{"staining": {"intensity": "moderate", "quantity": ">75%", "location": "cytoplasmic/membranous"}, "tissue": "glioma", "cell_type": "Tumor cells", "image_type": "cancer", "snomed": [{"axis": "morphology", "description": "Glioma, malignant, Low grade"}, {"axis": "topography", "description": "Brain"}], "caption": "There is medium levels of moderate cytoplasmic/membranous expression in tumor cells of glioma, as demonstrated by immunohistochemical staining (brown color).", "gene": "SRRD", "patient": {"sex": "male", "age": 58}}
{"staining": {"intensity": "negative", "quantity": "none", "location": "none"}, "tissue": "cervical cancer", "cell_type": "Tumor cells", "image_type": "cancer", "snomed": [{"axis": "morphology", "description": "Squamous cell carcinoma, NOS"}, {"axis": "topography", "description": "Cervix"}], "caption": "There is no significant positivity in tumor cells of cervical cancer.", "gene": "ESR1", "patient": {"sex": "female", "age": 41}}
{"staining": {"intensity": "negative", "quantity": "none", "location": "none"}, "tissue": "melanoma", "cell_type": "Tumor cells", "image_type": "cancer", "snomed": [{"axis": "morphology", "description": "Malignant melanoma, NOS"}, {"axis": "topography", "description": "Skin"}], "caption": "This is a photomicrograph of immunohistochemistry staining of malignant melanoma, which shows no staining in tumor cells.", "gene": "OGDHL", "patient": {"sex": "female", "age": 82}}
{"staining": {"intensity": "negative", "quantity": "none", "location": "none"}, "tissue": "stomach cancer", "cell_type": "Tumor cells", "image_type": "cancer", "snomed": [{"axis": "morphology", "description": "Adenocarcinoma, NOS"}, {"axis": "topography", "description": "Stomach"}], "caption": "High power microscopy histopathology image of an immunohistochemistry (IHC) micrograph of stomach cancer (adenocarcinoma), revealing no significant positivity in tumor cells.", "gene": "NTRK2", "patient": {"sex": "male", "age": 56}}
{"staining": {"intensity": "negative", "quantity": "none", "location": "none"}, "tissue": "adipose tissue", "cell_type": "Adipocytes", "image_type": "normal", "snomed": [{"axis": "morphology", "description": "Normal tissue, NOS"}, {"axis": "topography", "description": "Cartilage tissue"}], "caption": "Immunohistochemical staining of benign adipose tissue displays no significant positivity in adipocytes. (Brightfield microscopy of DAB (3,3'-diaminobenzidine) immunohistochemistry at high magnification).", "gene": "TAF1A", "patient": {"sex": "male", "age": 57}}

◆ Aim of the exercise
Repeat each entry exactly.

◆ The answer
{"staining": {"intensity": "moderate", "quantity": ">75%", "location": "cytoplasmic/membranous"}, "tissue": "glioma", "cell_type": "Tumor cells", "image_type": "cancer", "snomed": [{"axis": "morphology", "description": "Glioma, malignant, Low grade"}, {"axis": "topography", "description": "Brain"}], "caption": "There is medium levels of moderate cytoplasmic/membranous expression in tumor cells of glioma, as demonstrated by immunohistochemical staining (brown color).", "gene": "SRRD", "patient": {"sex": "male", "age": 58}}
{"staining": {"intensity": "negative", "quantity": "none", "location": "none"}, "tissue": "cervical cancer", "cell_type": "Tumor cells", "image_type": "cancer", "snomed": [{"axis": "morphology", "description": "Squamous cell carcinoma, NOS"}, {"axis": "topography", "description": "Cervix"}], "caption": "There is no significant positivity in tumor cells of cervical cancer.", "gene": "ESR1", "patient": {"sex": "female", "age": 41}}
{"staining": {"intensity": "negative", "quantity": "none", "location": "none"}, "tissue": "melanoma", "cell_type": "Tumor cells", "image_type": "cancer", "snomed": [{"axis": "morphology", "description": "Malignant melanoma, NOS"}, {"axis": "topography", "description": "Skin"}], "caption": "This is a photomicrograph of immunohistochemistry staining of malignant melanoma, which shows no staining in tumor cells.", "gene": "OGDHL", "patient": {"sex": "female", "age": 82}}
{"staining": {"intensity": "negative", "quantity": "none", "location": "none"}, "tissue": "stomach cancer", "cell_type": "Tumor cells", "image_type": "cancer", "snomed": [{"axis": "morphology", "description": "Adenocarcinoma, NOS"}, {"axis": "topography", "description": "Stomach"}], "caption": "High power microscopy histopathology image of an immunohistochemistry (IHC) micrograph of stomach cancer (adenocarcinoma), revealing no significant positivity in tumor cells.", "gene": "NTRK2", "patient": {"sex": "male", "age": 56}}
{"staining": {"intensity": "negative", "quantity": "none", "location": "none"}, "tissue": "adipose tissue", "cell_type": "Adipocytes", "image_type": "normal", "snomed": [{"axis": "morphology", "description": "Normal tissue, NOS"}, {"axis": "topography", "description": "Cartilage tissue"}], "caption": "Immunohistochemical staining of benign adipose tissue displays no significant positivity in adipocytes. (Brightfield microscopy of DAB (3,3'-diaminobenzidine) immunohistochemistry at high magnification).", "gene": "TAF1A", "patient": {"sex": "male", "age": 57}}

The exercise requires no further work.